I have an stream application like this one:
DataStream<MyObject> stream1 = source
.keyBy("clientip")
.flatMap(new MyFlatMapFunction())
.name("Stream1");
//...
public class MyFlatMapFunction extends RichFlatMapFunction<MyObject, MyObject> {
private transient ValueState<Boolean> valueState;
@Override
public void open(Configuration parameters)
{
StateTtlConfig ttlConfig = StateTtlConfig
.newBuilder(Time.minutes(12))
.setUpdateType(StateTtlConfig.UpdateType.OnCreateAndWrite)
.setStateVisibility(StateTtlConfig.StateVisibility.ReturnExpiredIfNotCleanedUp).cleanupInBackground()
.build();
ValueStateDescriptor<Boolean> valueStateeDescriptor = new ValueStateDescriptor<>(
"valueState",
Types.BOOLEAN);
valueStateeDescriptor.enableTimeToLive(ttlConfig);
valueState = getRuntimeContext().getState(valueState);
}
@Override
public void flatMap(MyObject myObject, Collector<MyObject> collector) throws Exception
{
// get value from value state, check if it is matched with something
// if matches some condition, then collector.collect(myObject)
// update state for each myObject
}
}
Not: there are 3 workers on different 3 machines with 16 parallelism.
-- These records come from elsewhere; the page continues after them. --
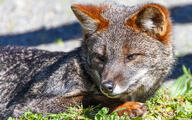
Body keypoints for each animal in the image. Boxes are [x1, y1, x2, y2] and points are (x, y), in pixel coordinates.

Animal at [0, 0, 174, 119]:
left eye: (131, 57)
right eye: (100, 57)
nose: (107, 86)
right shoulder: (26, 106)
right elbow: (90, 97)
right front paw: (125, 107)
Total parallelism is 48.
When I am implementing this code, I have always assumed that "if ip address 1.2.3.4 matches the condition, then subsequent request from the same ip address 1.2.3.4 always matches with the condition until the state is cleared". Is this statement correct?
What I know from flink docs, if ip address 1.2.3.4 goes to the machine1 (by generating hash value of clientip), then all requests from ip address 1.2.3.4 always goes to the machine1?
open()
method is called once inside the taskmanager jvm. Therefore flink creates 48 instances of flatMapOperation(1-15 of 48 resides in machine1, 16-32 of 48 resides in machine2, 33-48 of 48 resides in machine3) and each flatMapInstance will run open method. That means 48 runs for open method?
At the end, all of 48 instances access the same state, but different values (because state is local). I mean, one portion instance group (let's say 16 instances on machine 1) will get the same state value.
Lastly, if there was no keyBy before FlatMap, then request from ip address 1.2.3.4 could go the machine1, machine2 or machine3 in a random manner?